そこまで一気にしゃべると紫音の方へ視線を落とした。舞の衣装のままの紫音を見つめると黒鷹は少し考え白虎に告げた。

「紫音様の衣装を早く変えるんだ。髪の色もめだたないようフードつきのものにしてサングラスかゴーグルで瞳の色も目立たなくするんだ。何かあったらそう白虎お前と変われる様お前は紫音様と同じ出で立ちがいい。たのんだぞ。」

まだ事の自体が飲み込めていない白虎は目を見開いたままで黒鷹を見つめひとつひとつの指示にうなずいていた。
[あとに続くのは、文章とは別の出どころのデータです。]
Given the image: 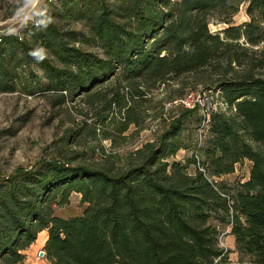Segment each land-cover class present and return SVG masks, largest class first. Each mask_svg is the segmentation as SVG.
Wrapping results in <instances>:
<instances>
[{
    "label": "trees",
    "instance_id": "1",
    "mask_svg": "<svg viewBox=\"0 0 264 264\" xmlns=\"http://www.w3.org/2000/svg\"><path fill=\"white\" fill-rule=\"evenodd\" d=\"M243 2L248 20L231 23ZM55 10L60 19L86 22L103 56L71 46L78 33L28 24L27 33L60 62L34 59L48 90L88 93L112 77L129 90L198 74L234 110L212 113L201 142L195 119L183 162L169 159L184 148V120L196 110L184 109L157 140L123 156L102 154L85 164L43 159L16 170L0 183V264H24L23 251L42 230L49 264H225L220 225L250 264H264V0H59ZM212 17L226 26L212 32ZM19 46L26 42L0 36V91L12 88L19 63L8 58ZM134 92L144 96L137 86ZM120 99L117 92L111 100ZM243 160L251 162L249 176L230 191L217 178ZM71 193L80 195L82 213L58 216L54 206L67 204Z\"/></svg>",
    "mask_w": 264,
    "mask_h": 264
},
{
    "label": "rangeland",
    "instance_id": "2",
    "mask_svg": "<svg viewBox=\"0 0 264 264\" xmlns=\"http://www.w3.org/2000/svg\"><path fill=\"white\" fill-rule=\"evenodd\" d=\"M41 3L47 6L53 18L51 24L58 32L78 33L77 40L70 39L71 46L103 56L86 22L55 16L53 13L55 7L59 6V0H41ZM246 5L243 2L239 6L231 23L240 24L248 20ZM13 7L14 0H0L2 38L9 37L2 33L11 26ZM208 26L215 32L223 29L226 24L212 17ZM12 37L26 42V49L19 46L8 58L10 64L15 63L16 59L19 64L12 88L0 91V183L5 182L16 170L34 168L43 159L76 157L74 163L85 164L102 154L123 156L145 142L155 141L185 109L174 101L189 92H199L201 97L205 93L211 102L217 101L214 86L198 74H186L164 82H140L130 85L129 90L119 86L124 82L119 84L117 77L92 86L88 93L69 95L64 91L48 90L49 80L44 69L30 55L31 51L42 46L34 41L25 27L18 36ZM42 48L46 50L45 57L60 66L59 60L50 50ZM7 50L8 46H5L4 52ZM136 86L144 91V96L134 95ZM94 92L100 94L88 96ZM117 92L121 96L119 104L111 100ZM130 117L136 118V123L125 125ZM197 117L199 113L196 110L185 118L182 132L184 148L178 150L170 161L183 162L190 158ZM122 126H125V130L119 132ZM250 166V161L243 160L235 164L232 173L217 178V181L232 191L237 183L247 180ZM193 171L194 166L190 165L189 172ZM84 206L80 195L71 193L67 204L54 206V213L64 218L76 216L82 213ZM210 223L216 225L218 221L212 219ZM220 230L219 247L225 251L228 264H250L247 257L236 251L229 227L220 225ZM44 238V234H39L33 245L23 251L24 264H49L44 255L37 256L39 250L43 251Z\"/></svg>",
    "mask_w": 264,
    "mask_h": 264
},
{
    "label": "clouds",
    "instance_id": "3",
    "mask_svg": "<svg viewBox=\"0 0 264 264\" xmlns=\"http://www.w3.org/2000/svg\"><path fill=\"white\" fill-rule=\"evenodd\" d=\"M52 19L47 6L43 5L41 0H14L11 26L2 35L18 36L29 23L39 30H44L52 23ZM30 55L37 61H43L46 50L37 48L31 51Z\"/></svg>",
    "mask_w": 264,
    "mask_h": 264
},
{
    "label": "built area",
    "instance_id": "4",
    "mask_svg": "<svg viewBox=\"0 0 264 264\" xmlns=\"http://www.w3.org/2000/svg\"><path fill=\"white\" fill-rule=\"evenodd\" d=\"M214 91V90H209ZM217 101L211 102L208 99V96L203 93V97H201V93L199 92H189L182 96L181 98L174 101L175 104H178L185 109L189 110H197L200 117V124L197 128V137L199 142L202 141L204 136L208 132L209 122L211 114L214 112H222L228 113L234 110V106H229L226 99L223 97L222 93L219 90L214 91ZM206 100V101H205ZM40 251V250H39ZM39 251L37 252V256L40 257ZM225 264H228L225 263Z\"/></svg>",
    "mask_w": 264,
    "mask_h": 264
},
{
    "label": "crops",
    "instance_id": "5",
    "mask_svg": "<svg viewBox=\"0 0 264 264\" xmlns=\"http://www.w3.org/2000/svg\"><path fill=\"white\" fill-rule=\"evenodd\" d=\"M39 234H44V235H45L44 240H46V238H47V231H46V230H42V231H40V232L37 234V237H38ZM37 237H36L35 241L37 240ZM35 241H34V242H35ZM34 242H33V243H34ZM33 243L30 244V246L33 245Z\"/></svg>",
    "mask_w": 264,
    "mask_h": 264
},
{
    "label": "water",
    "instance_id": "6",
    "mask_svg": "<svg viewBox=\"0 0 264 264\" xmlns=\"http://www.w3.org/2000/svg\"><path fill=\"white\" fill-rule=\"evenodd\" d=\"M39 255H44V251H39Z\"/></svg>",
    "mask_w": 264,
    "mask_h": 264
}]
</instances>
黒鷹は近くで幹部数名と酒を交わしていた翁へ報告に向かった。

道々紫音がいなくなってからのことを思い出していた。

祭りの最中ちょっと目を放した隙に紫音がいなくなった事に気が付いた黒鷹は白虎にたずねるが埒が明かない。祭りに集まった人づてに少女がウサギを追って森の中へ入っていったことを知る。黒鷹はあわててバイカーにまたがると森の中へ飛び込んだ。森の中を少し進むと紫音の歌声が聞こえてきた。黒鷹はバイカーを止め音を立てぬよう歩いてその歌声の方へ近づいていく。木立の間から様子を伺うと逆光で顔は見えないが貴族と思われる格好の青年が湖を右手に腰を下ろし紫音の舞を見つめている。紫音の歌声が月明かりに照らされた湖の中心へ吸い込まれ天高く立ち上っていくようにやさしく響くなか青年はじっと紫音の舞を見つめている。

(危害を加える気はなさそうだ。)

黒鷹は自分の背中に流れる冷たい汗を感じながら息を殺しじっと二人の様子を伺っていた。舞が終わると青年は紫音に近づき握手を求めた。二人が手をつないだ瞬間紫音がぱっと青年の手を振り解く。二言三言言葉が交わされているようだが青年が一歩紫音に手を差し出し近づいた瞬間紫音が後ずさった。黒鷹は咄嗟に飛び出していた。

(あれがアメリカのフレデリック皇太子なのか・・・)

黒鷹は一人事の重さと不安に心をさいなまれながら翁のいる場所まで足を運んでいた。

(“シオン“と自分は叫んでしまった。うかつだった。救われるのはフレデリック皇太子が紫音にも自ら名乗っていなかったことかもしれない・・・)

黒鷹が翁のいる場所へ向かうため祭りの場所から離れるごとに人の声もなくなり闇がどんどん深まっていくように感じられた。これからの自分たちの行く末を阻むかのように黒鷹の頬を風が少し強く打ち付けていた。